Friday, October 19, 2012

Benghazi was a Knowable Death Trap




 I too thought that the situation was just an unpleasing surprise but not particularly surprising. Random violence is part and parcel of the present disarray in Islam. What we learn here is not so much that an attack was made, but that the consulate was a sitting duck without any creditable defense in a deteriorating security situation. Would sending in a marine detachment to provide robust security, not be the first thing that you would do? Why were they not there from day one? It still can be overrun but not before they made a serious account of themselves.

Instead we have a pattern of avoidance and hesitancy, similar to the Clinton administration handling of the Osama file and many others. This opened the door for a cheap shot from Muslim extremists. The world does not want the USA to be nice. They want it to be scary and decisive. And more than anything else, they want the USA to make Islamic Extremism go away. That includes most of those in the Muslim world.

As Gingrich makes clear, we are at war with Islamic extremism. Our natural allies are the to be constituted democratic governments of the Islamic countries. The extremism has to be ground up in the electoral process over even decades. Our task is to maintain the pressure and always align ourselves against this movement.

Graham: Obama Should Have Known Benghazi Was 'A Death Trap'

Thursday, 18 Oct 2012 10:18 AM

By Greg McDonald

Sen. Lindsey Graham sought Wednesday to increase the pressure on President Barack Obama by suggesting he should have known the U.S. consulate in Benghazi, Libya, was "a death trap" before the Sept. 11 attack that left four Americans dead.

    Graham, who wrote a letter to Obama on Tuesday demanding information about two previous attacks on the consulate, told Fox News' Greta Van Susteren the president should have known "that Benghazi was deteriorating over time" and was "a death trap for Americans" before U.S. ambassador Chris Stevens and three others were killed.
    "We were really the last flag flying in Benghazi. It was almost inevitable the consulate would be attacked.
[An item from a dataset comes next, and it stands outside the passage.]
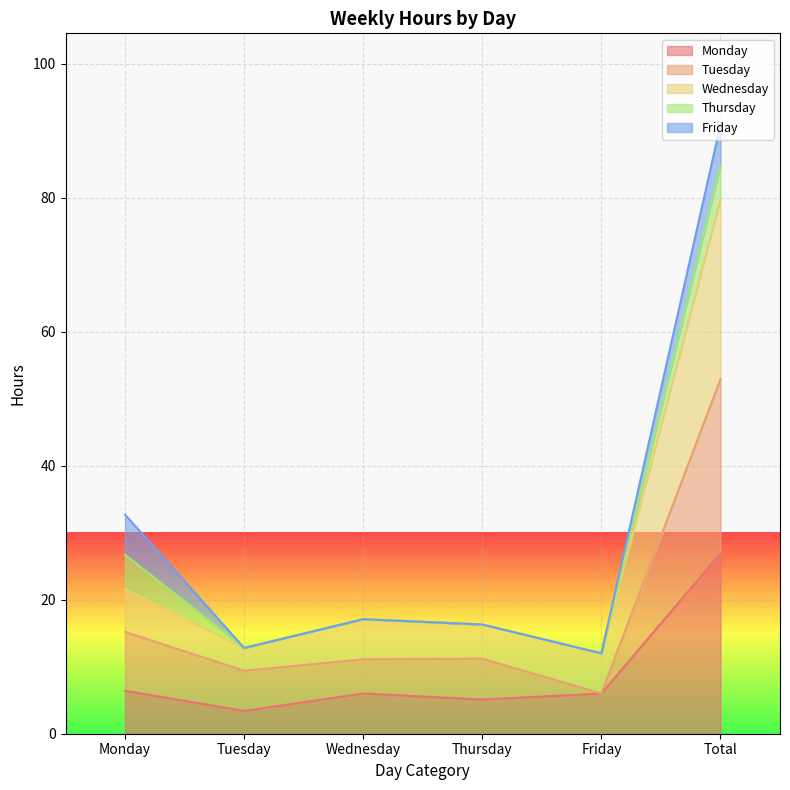

True or false: Tuesday has more than 2 interior local peaks.

False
Everybody else had left," the South Carolina Republican said, referring to the Red Cross pulling out and the British consulate closing because it had been attacked once before. 
    Graham said he could understand the president not being informed about requests for additional security personnel in Libya made through the State Department prior to the attack that killed Stevens. But he said he holds the president accountable when it comes to having an overall grasp of what the real security situation was in Benghazi leading up to that deadly assault.
    "I hold the president accountable for that. And I want to know, Mr. President, were you doing your job?" Graham asked. "Were you following the deteriorating situation in Benghazi? Did you know that the [U.S.] Libyan consulate in Benghazi, the last flag standing, was a death trap for Americans? If you didn't, why?"
    Graham also addressed the administration's changing accounts of the attack, including the initial claim that it grew out of a demonstration in protest of an American-made, anti-Muslim YouTube video.
     
    "The video had nothing to do with this because there was never a mob. It's pretty hard to have a riot by a mob that never existed," Graham said, adding: "They were trying to spin a version that would make them less culpable."
    But Graham said the real story has come out, that the attack was carried out by a terrorist group with possible ties to al-Qaida.
    "It's a story about al-Qaida coming back, Libya going south, and it destroys the [Obama campaign] narrative that by killing [Osama] bin Laden, al-Qaida's been dismantled," Graham said. "And it also destroys the narrative you can lead from behind in Libya and everything's fine. I hold the president personally accountable for knowing the security situation in the world."

    Former House Speaker Newt Gingrich made a similar point in an appearance Wednesday on Fox News's Sean Hannity show.
    Despite Obama's claim of responsibility for the security failure in Benghazi, which came during his debate Tuesday night with Mitt Romney, Gingrich said the president still has an "inability . . . to come to grips with the fact that we are at war with an extremist movement on a worldwide basis that wants to kill us."
    Gingrich said the larger problem is, "You have a president of the United States, who as commander in chief, will not be honest with himself about the problem of radical Islam, will not be honest with the world about it." 

    Gingrich also commented on a Gallup poll taken before the debate and released this morning that shows Romney with a 51 percent to 45 percent lead nationwide over the president. He said he believes that margin will widen in Romney's favor in the final days leading up to the Nov. 6 election.
     
    "This is the beginning of the collapse of Obama," Gingrich said."I think facts are going to weigh him down and he's going to lose this election by a surprising margin."


1 comment:

Mike Carlson said...

The government have to avoid mingling with other governments and work like a world police. They should concentrate more in the country.